“It is the Mass that matters”, was how the Irish put it the penal times. Pope Benedict recalls how much the Christians of Abitene in Tunisia relied on the power of the Sunday Eucharist to sustain them spiritually in the early 4th century.
We go back the year 304, when the Emperor Diocletian forbade Christians, on pain of death, from possessing the Scriptures, from gathering on Sundays to celebrate the Eucharist and from building places in which to hold their assemblies.
In Abitene, a small village in present-day Tunisia, 49 Christians were taken by surprise one Sunday while they were celebrating the Eucharist, gathered in the house of Octavius Felix, thereby defying the imperial prohibitions. They.were arrested and taken to Carthage to be interrogated by the Proconsul Anulinus.
Significant among other things is the answer a certain Emeritus gave to the Proconsul who asked him why on earth they had disobeyed the Emperor’s severe orders. He replied: ‘Sine dominico non possumus’. Without the Sunday Eucharist we have no power. We cannot live without joining together on Sunday to celebrate the Eucharist. We would lack the strength to face our daily problems and not to succumb.
After atrocious tortures, these 49 martyrs of Abitene were killed. Thus, they confirmed their faith with bloodshed. They died, but they were victorious: today we remember them in the glory of the Risen Christ…

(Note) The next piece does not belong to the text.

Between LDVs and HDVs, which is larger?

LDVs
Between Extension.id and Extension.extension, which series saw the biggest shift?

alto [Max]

Christ’s Resurrection happened on the first day of the week, which in the Scriptures is the day of the world’s creation. For this very reason Sunday was considered by the early Christian community as the day on which the new world began, the one on which, with Christ’s victory over death, the new creation began.
As they gathered round the Eucharistic table, the community was taking shape as a new people of God. St Ignatius of Antioch described Christians as ‘having attained new hope’ and presented them as people ‘who lived in accordance with Sunday’ (‘iuxta dominicam viventes’). In this perspective, the Bishop of Antioch wondered: ‘How will we be able to live without him, the One whom the prophets so long awaited?’ (Ep. ad Magnesios, 9, 1-2).

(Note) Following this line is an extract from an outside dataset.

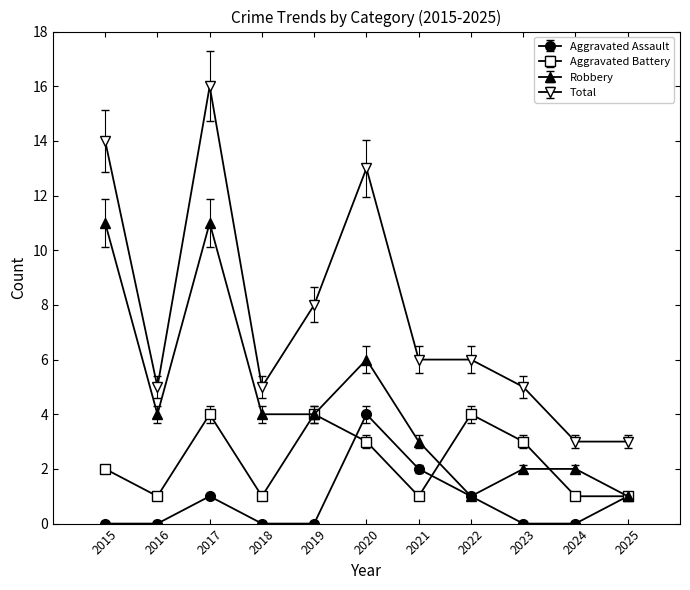

Rank the series by their average value, from lowest to highest.

Aggravated Assault, Aggravated Battery, Robbery, Total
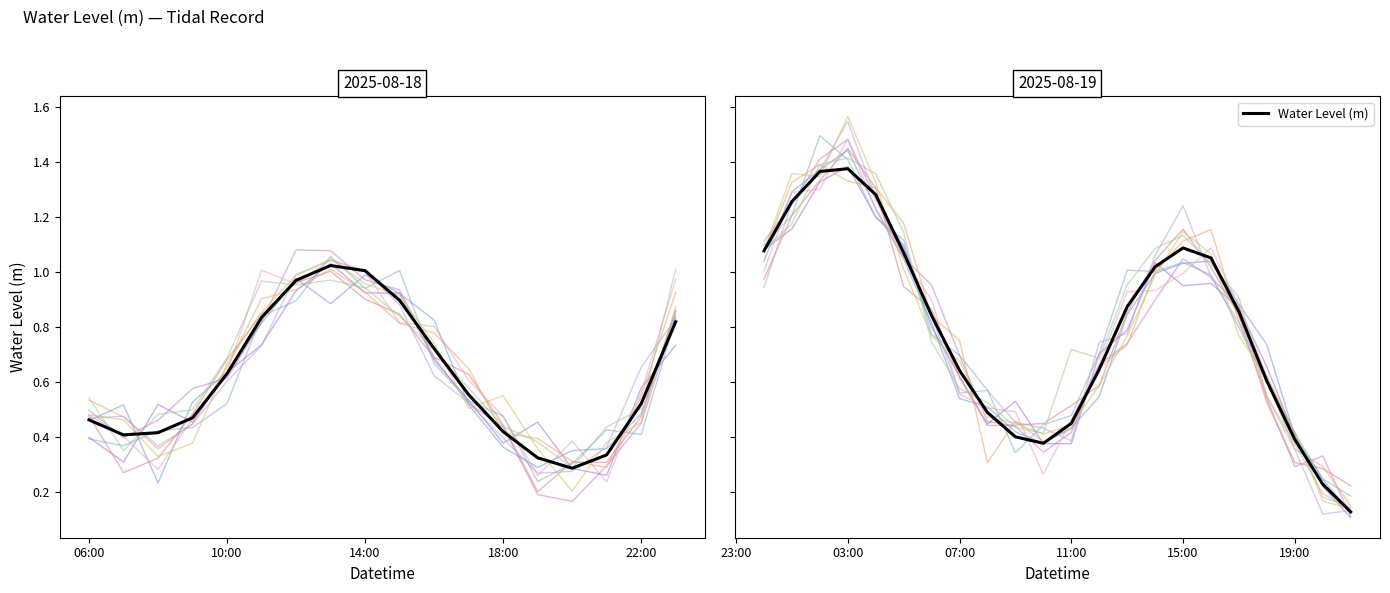

Rank the categories by value from highest to lowest.

2025-08-19 03:00:00, 2025-08-19 02:00:00, 2025-08-19 04:00:00, 2025-08-19 01:00:00, 2025-08-19 15:00:00, 2025-08-19 00:00:00, 2025-08-19 05:00:00, 2025-08-19 16:00:00, 2025-08-18 13:00:00, 2025-08-19 14:00:00, 2025-08-18 14:00:00, 2025-08-18 12:00:00, 2025-08-18 15:00:00, 2025-08-19 13:00:00, 2025-08-19 17:00:00, 2025-08-19 06:00:00, 2025-08-18 11:00:00, 2025-08-18 23:00:00, 2025-08-18 16:00:00, 2025-08-19 12:00:00, 2025-08-19 07:00:00, 2025-08-18 10:00:00, 2025-08-19 18:00:00, 2025-08-18 17:00:00, 2025-08-18 22:00:00, 2025-08-19 08:00:00, 2025-08-18 09:00:00, 2025-08-18 06:00:00, 2025-08-19 11:00:00, 2025-08-18 18:00:00, 2025-08-18 08:00:00, 2025-08-18 07:00:00, 2025-08-19 09:00:00, 2025-08-19 19:00:00, 2025-08-19 10:00:00, 2025-08-18 21:00:00, 2025-08-18 19:00:00, 2025-08-18 20:00:00, 2025-08-19 20:00:00, 2025-08-19 21:00:00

‘How will we be able to live without him?’
In these words of St Ignatius we hear echoing the affirmation of the martyrs of Abitene: ‘Sine dominico non possumus’ .
It is this that gives rise to our prayer: that we too, Christians of today, will rediscover an awareness of the crucial importance of the Sunday Celebration and will know how to draw from participation in the Eucharist the necessary dynamism for a new commitment to proclaiming to the world Christ ‘our peace’ (Eph 2: 14). Amen!
Pope Benedict XVI, Homily at Italian National Eucharistic Congress, Bari, 29 May 2005).